**What this task involves:**
Pull out the text of the rows below, starting at the first line and ending at the line that contains "More like this". Leave the pictures out of your answer.

**Data to use:**
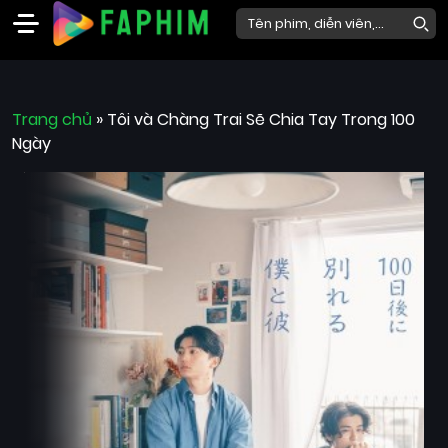
Faphim
Trang chủ
Phim
»
Tôi và Chàng Trai Sẽ Chia Tay Trong 100
Ngày
Mới
Phim
Lẻ
Phim
Bộ
Phim
Chiếu
Rạp
Thể
loại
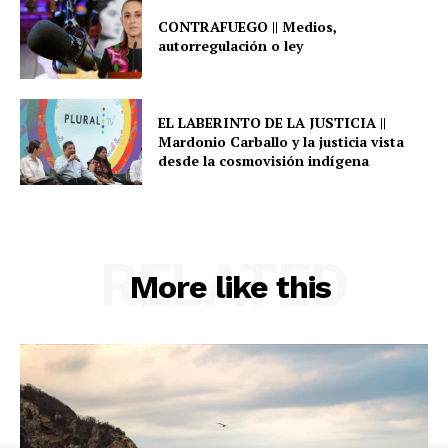
CONTRAFUEGO || Medios,
autorregulación o ley
EL LABERINTO DE LA JUSTICIA ||
Mardonio Carballo y la justicia vista
desde la cosmovisión indígena
RELATED
More like this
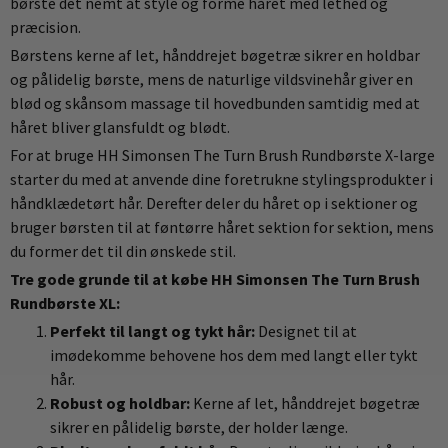
børste det nemt at style og forme håret med lethed og
præcision.
Børstens kerne af let, hånddrejet bøgetræ sikrer en holdbar
og pålidelig børste, mens de naturlige vildsvinehår giver en
blød og skånsom massage til hovedbunden samtidig med at
håret bliver glansfuldt og blødt.
For at bruge HH Simonsen The Turn Brush Rundbørste X-large
starter du med at anvende dine foretrukne stylingsprodukter i
håndklædetørt hår. Derefter deler du håret op i sektioner og
bruger børsten til at føntørre håret sektion for sektion, mens
du former det til din ønskede stil.
Tre gode grunde til at købe HH Simonsen The Turn Brush
Rundbørste XL:
Perfekt til langt og tykt hår:
Designet til at
imødekomme behovene hos dem med langt eller tykt
hår.
Robust og holdbar:
Kerne af let, hånddrejet bøgetræ
sikrer en pålidelig børste, der holder længe.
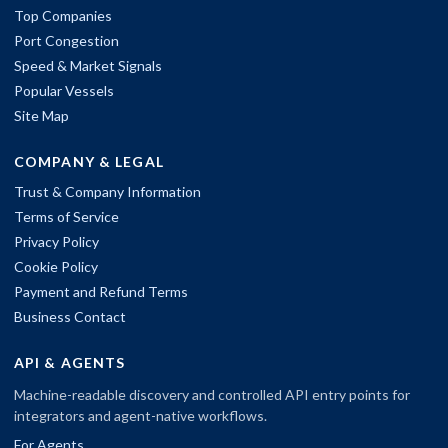
Top Companies
Port Congestion
Speed & Market Signals
Popular Vessels
Site Map
COMPANY & LEGAL
Trust & Company Information
Terms of Service
Privacy Policy
Cookie Policy
Payment and Refund Terms
Business Contact
API & AGENTS
Machine-readable discovery and controlled API entry points for
integrators and agent-native workflows.
For Agents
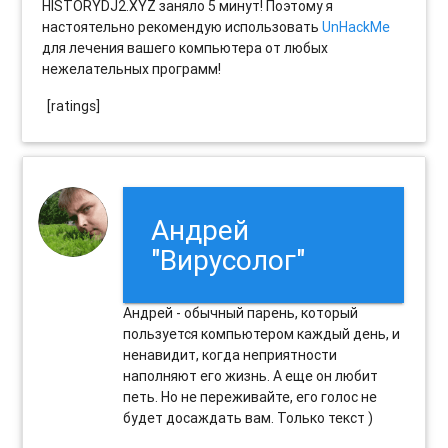
HISTORYDJ2.XYZ заняло 5 минут! Поэтому я
настоятельно рекомендую использовать
UnHackMe
для лечения вашего компьютера от любых
нежелательных программ!
[ratings]
Андрей
"Вирусолог"
Андрей - обычный парень, который
пользуется компьютером каждый день, и
ненавидит, когда неприятности
наполняют его жизнь. А еще он любит
петь. Но не переживайте, его голос не
будет досаждать вам. Только текст )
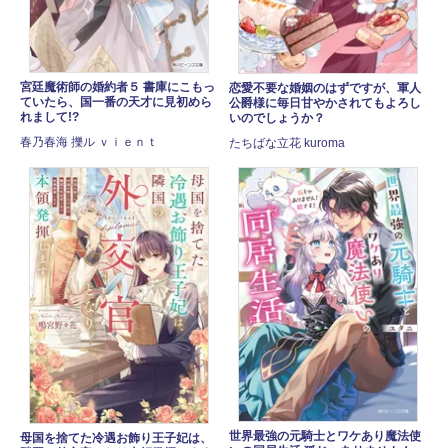
宮廷魔術師の婚約者５ 書庫にこもっ
恋愛不要な婚姻のはずですが、軍人
ていたら、国一番の天才に見初めら
公爵様に毎日甘やかされてもよろし
れまして!?
いのでしょうか？
春乃春海 擽ル ｖｉｅｎｔ
たちばな立花 kuroma
世界最強の元騎士とワケあり魔法使
母国を捨てた冷遇お飾り王子妃は、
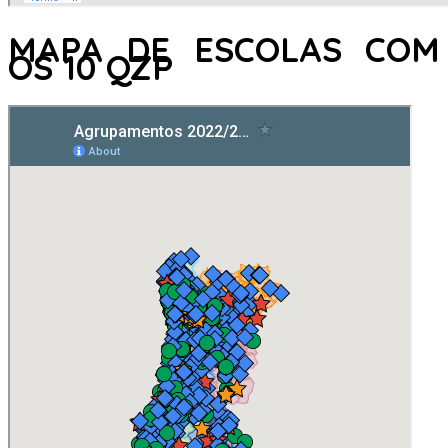
MAPA DE ESCOLAS COM
OS 10 QZP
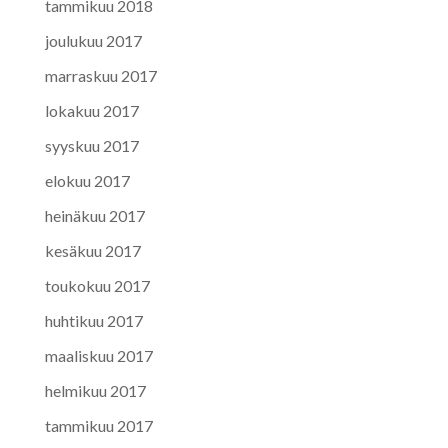
tammikuu 2018
joulukuu 2017
marraskuu 2017
lokakuu 2017
syyskuu 2017
elokuu 2017
heinäkuu 2017
kesäkuu 2017
toukokuu 2017
huhtikuu 2017
maaliskuu 2017
helmikuu 2017
tammikuu 2017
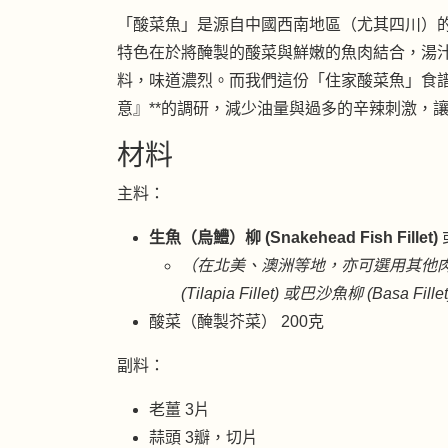
「酸菜魚」是源自中國西南地區（尤其四川）
特色在於將醃製的酸菜與鮮嫩的魚肉結合，湯
料，味道濃烈。而我們這份「住家酸菜魚」食譜
意』**的調研，減少油量與過多的辛辣刺激，
材料
主料：
生魚（烏鱧）柳 (Snakehead Fish Fillet)
（在北美、澳洲等地，亦可選用其他肉質較嫩
(Tilapia Fillet) 或巴沙魚柳 (Basa F
酸菜（醃製芥菜） 200克
副料：
老薑 3片
蒜頭 3瓣，切片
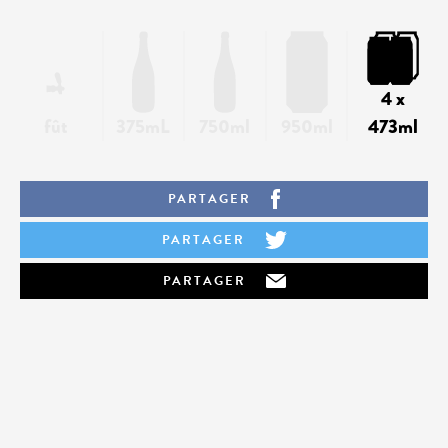
4 x
fût
375mL
750ml
950ml
473ml
PARTAGER
PARTAGER
PARTAGER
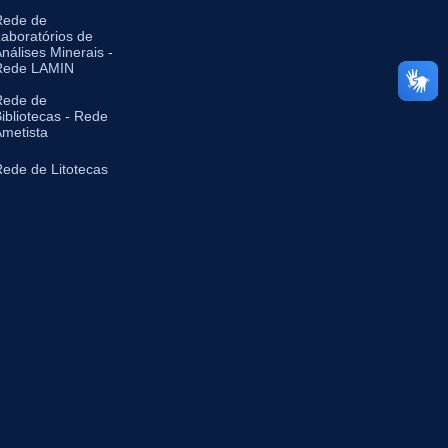
Rede de
aboratórios de
nálises Minerais -
Rede LAMIN
Rede de
ibliotecas - Rede
metista
ede de Litotecas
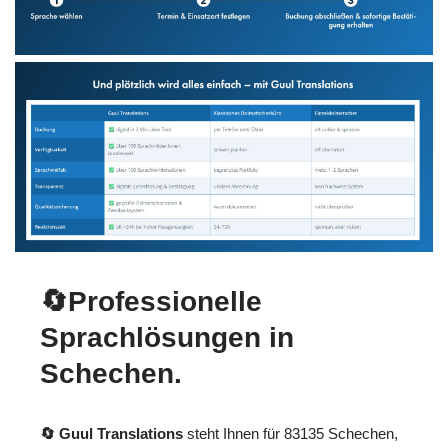
🔄Professionelle
Sprachlösungen in
Schechen.
🔄 Guul Translations
steht Ihnen für 83135 Schechen,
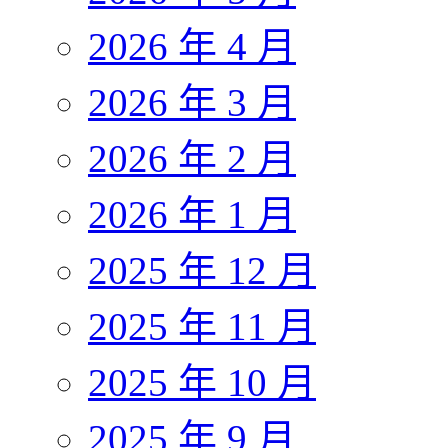
2026 年 4 月
2026 年 3 月
2026 年 2 月
2026 年 1 月
2025 年 12 月
2025 年 11 月
2025 年 10 月
2025 年 9 月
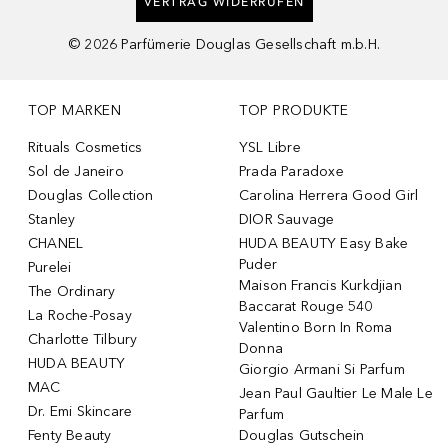
VERTRAG WIDERRUFEN
©
2026
Parfümerie Douglas Gesellschaft m.b.H.
TOP MARKEN
TOP PRODUKTE
Rituals Cosmetics
YSL Libre
Sol de Janeiro
Prada Paradoxe
Douglas Collection
Carolina Herrera Good Girl
Stanley
DIOR Sauvage
CHANEL
HUDA BEAUTY Easy Bake
Puder
Purelei
Maison Francis Kurkdjian
The Ordinary
Baccarat Rouge 540
La Roche-Posay
Valentino Born In Roma
Charlotte Tilbury
Donna
HUDA BEAUTY
Giorgio Armani Si Parfum
MAC
Jean Paul Gaultier Le Male Le
Dr. Emi Skincare
Parfum
Fenty Beauty
Douglas Gutschein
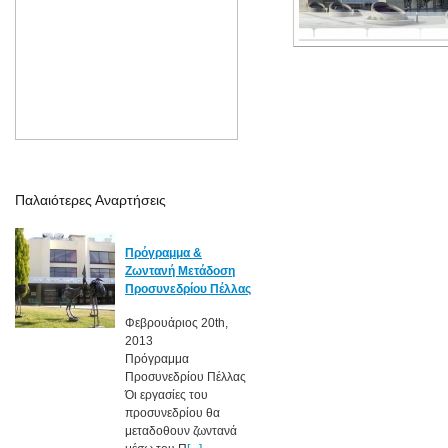
Παλαιότερες Αναρτήσεις
Πρόγραμμα &
Ζωντανή Μετάδοση
Προσυνεδρίου Πέλλας
Φεβρουάριος 20th,
2013
Πρόγραμμα
Προσυνεδρίου Πέλλας
Όι εργασίες του
προσυνεδρίου θα
μεταδοθουν ζωντανά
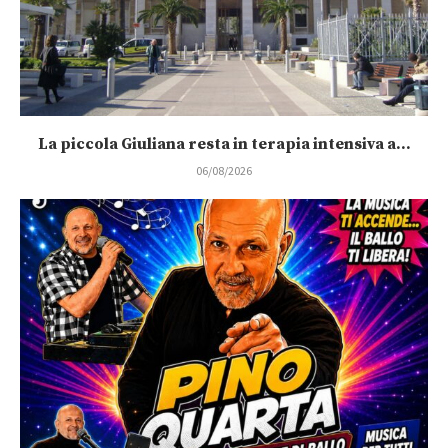
La piccola Giuliana resta in terapia intensiva a...
06/08/2026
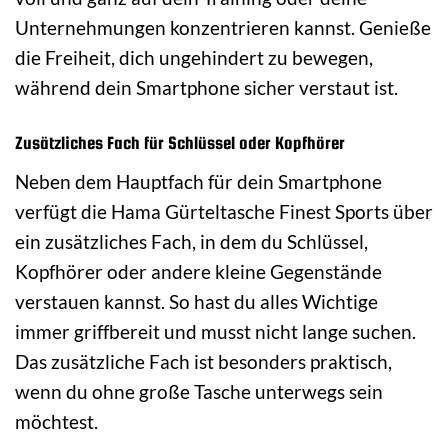
Unternehmungen konzentrieren kannst. Genieße
die Freiheit, dich ungehindert zu bewegen,
während dein Smartphone sicher verstaut ist.
Zusätzliches Fach für Schlüssel oder Kopfhörer
Neben dem Hauptfach für dein Smartphone
verfügt die Hama Gürteltasche Finest Sports über
ein zusätzliches Fach, in dem du Schlüssel,
Kopfhörer oder andere kleine Gegenstände
verstauen kannst. So hast du alles Wichtige
immer griffbereit und musst nicht lange suchen.
Das zusätzliche Fach ist besonders praktisch,
wenn du ohne große Tasche unterwegs sein
möchtest.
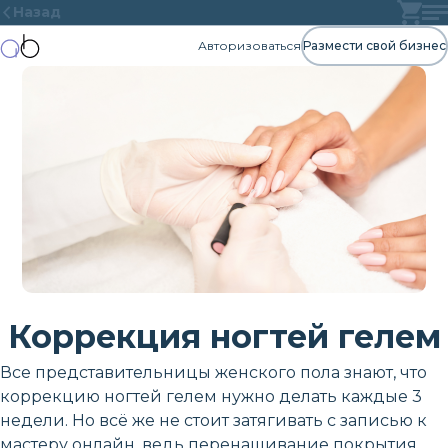
Назад
Авторизоваться
Размести свой бизнес
Коррекция ногтей гелем
Все представительницы женского пола знают, что
коррекцию ногтей гелем нужно делать каждые 3
недели. Но всё же не стоит затягивать с записью к
мастеру онлайн, ведь перенашивание покрытия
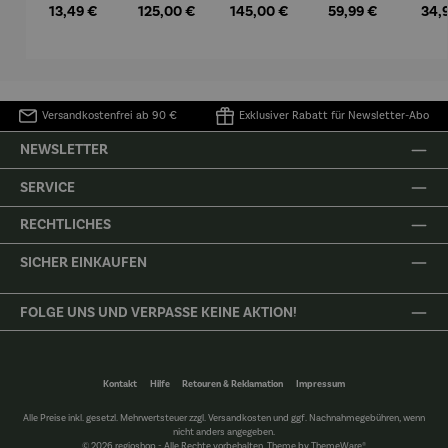
Regulärer Preis:
Regulärer Preis:
Regulärer Preis:
Regulärer Preis:
Regu
13,49 €
125,00 €
145,00 €
59,99 €
34,
Wärmekis
deckung
zeu
sen –
Orth
Heat
s
Pad™
Versandkostenfrei ab 90 €
Exklusiver Rabatt für Newsletter-Abo
NEWSLETTER
SERVICE
RECHTLICHES
SICHER EINKAUFEN
FOLGE UNS UND VERPASSE KEINE AKTION!
Kontakt
Hilfe
Retouren & Reklamation
Impressum
Alle Preise inkl. gesetzl. Mehrwertsteuer zzgl.
Versandkosten
und ggf. Nachnahmegebühren, wenn
nicht anders angegeben.
© 2026 regioshop - Alle Rechte vorbehalten. Theme by
ThemeWare®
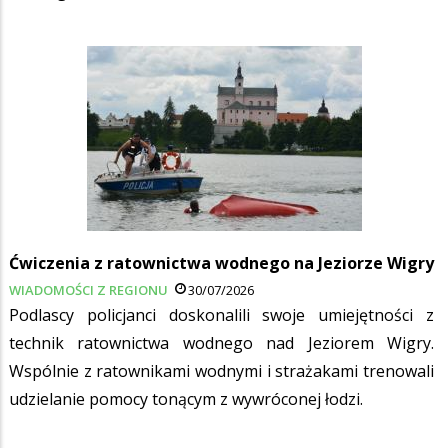
Ćwiczenia z ratownictwa wodnego na Jeziorze Wigry
WIADOMOŚCI Z REGIONU
30/07/2026
Podlascy policjanci doskonalili swoje umiejętności z
technik ratownictwa wodnego nad Jeziorem Wigry.
Wspólnie z ratownikami wodnymi i strażakami trenowali
udzielanie pomocy tonącym z wywróconej łodzi.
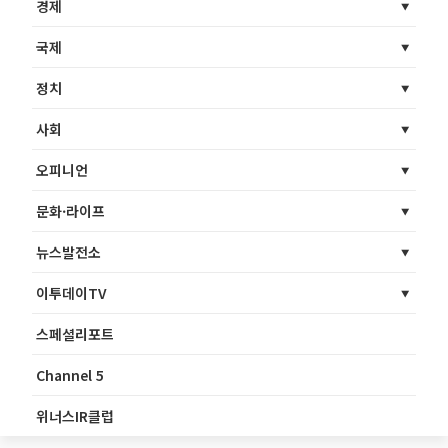
경제
국제
정치
사회
오피니언
문화·라이프
뉴스발전소
이투데이TV
스페셜리포트
Channel 5
위너스IR클럽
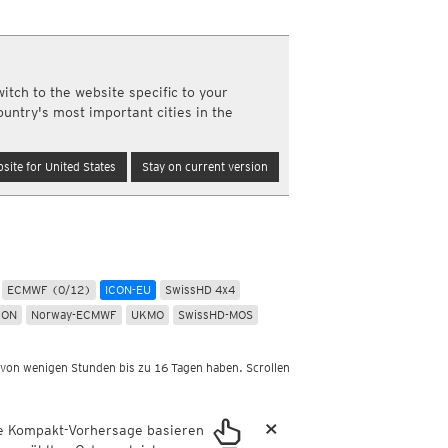
Nord- und Südamerika
Wassertemperaturen
Infrarot
(Tag und Nacht)
SA)
Top Alarm
(Tag und Nacht)
Wassertemperatur
Wasserdampf
(Tag und Nacht)
itch to the website specific to your
Satellit Super HD
(Nur Tag)
ountry's most important cities in the
Satellit visible
(Nur Tag)
Australien und Amerikas
site for United States
Stay on current version
Infrarot
(Tag und Nacht)
Top Alarm
(Tag und Nacht)
Wasserdampf
(Tag und Nacht)
Satellit HD
(Nur Tag)
Satellit visible
(Nur Tag)
ECMWF (0/12)
ICON-EU
SwissHD 4x4
CON
Norway-ECMWF
UKMO
SwissHD-MOS
 von wenigen Stunden bis zu 16 Tagen haben. Scrollen
×
ie Kompakt-Vorhersage basieren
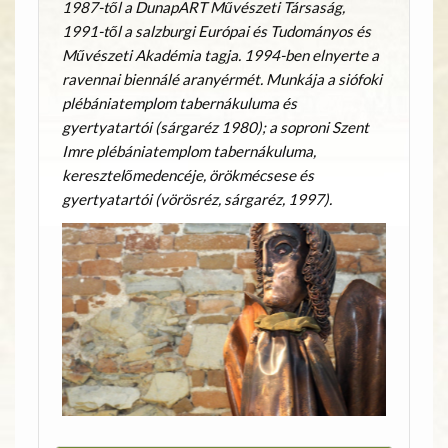
1987-től a DunapART Művészeti Társaság,
1991-től a salzburgi Európai és Tudományos és
Művészeti Akadémia tagja. 1994-ben elnyerte a
ravennai biennálé aranyérmét. Munkája a siófoki
plébániatemplom tabernákuluma és
gyertyatartói (sárgaréz 1980); a soproni Szent
Imre plébániatemplom tabernákuluma,
keresztelőmedencéje, örökmécsese és
gyertyatartói (vörösréz, sárgaréz, 1997).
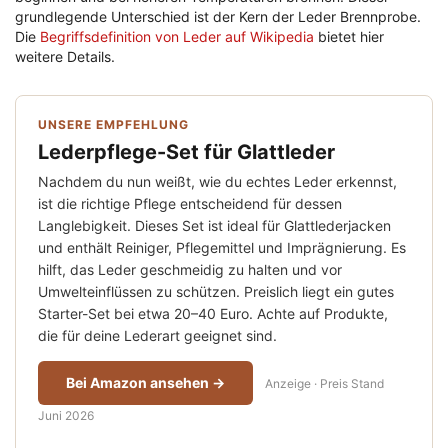
grundlegende Unterschied ist der Kern der Leder Brennprobe.
Die
Begriffsdefinition von Leder auf Wikipedia
bietet hier
weitere Details.
UNSERE EMPFEHLUNG
Lederpflege-Set für Glattleder
Nachdem du nun weißt, wie du echtes Leder erkennst,
ist die richtige Pflege entscheidend für dessen
Langlebigkeit. Dieses Set ist ideal für Glattlederjacken
und enthält Reiniger, Pflegemittel und Imprägnierung. Es
hilft, das Leder geschmeidig zu halten und vor
Umwelteinflüssen zu schützen. Preislich liegt ein gutes
Starter-Set bei etwa 20–40 Euro. Achte auf Produkte,
die für deine Lederart geeignet sind.
Bei Amazon ansehen →
Anzeige · Preis Stand
Juni 2026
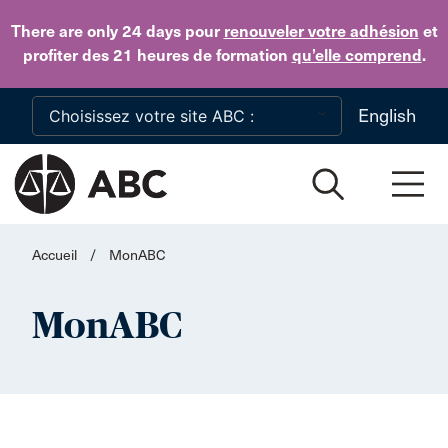
Skip to main content
There are only 24 days
pour
renouveler votre adhésion
et
profiter des 21 heures de formation
qu’elle comprend
.
English
Accueil
/
MonABC
MonABC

**Your response:**
Faphim
Trang chủ
Phim
»
Tôi và Chàng Trai Sẽ Chia Tay Trong 100
Ngày
Mới
Phim
Lẻ
Phim
Bộ
Phim
Chiếu
Rạp
Thể
loại
CONTRAFUEGO || Medios,
autorregulación o ley
EL LABERINTO DE LA JUSTICIA ||
Mardonio Carballo y la justicia vista
desde la cosmovisión indígena
RELATED
More like this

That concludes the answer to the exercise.